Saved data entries

================================

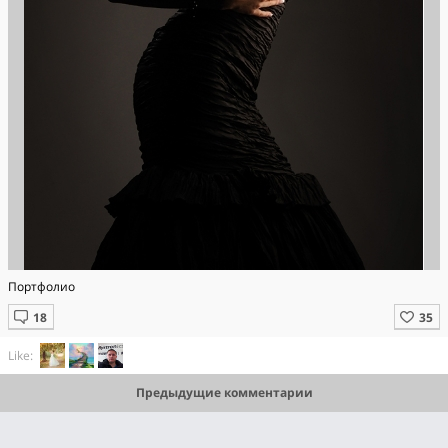
Портфолио
Like:
Предыдущие комментарии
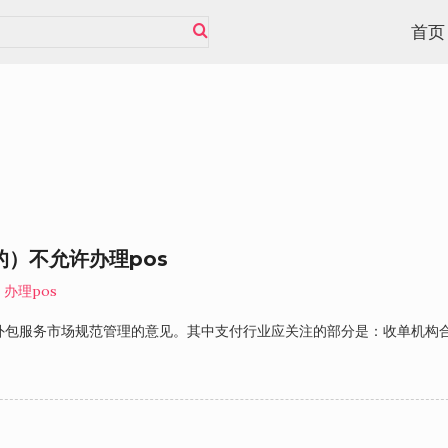
首页
）不允许办理pos
办理pos
外包服务市场规范管理的意见。其中支付行业应关注的部分是：收单机构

================================

* Exercise instructions: Return the entries unchanged, save for the pictures, which do not belong in the copy.

* Expected output:
Портфолио
Like:
Предыдущие комментарии
首页
）不允许办理pos
办理pos
外包服务市场规范管理的意见。其中支付行业应关注的部分是：收单机构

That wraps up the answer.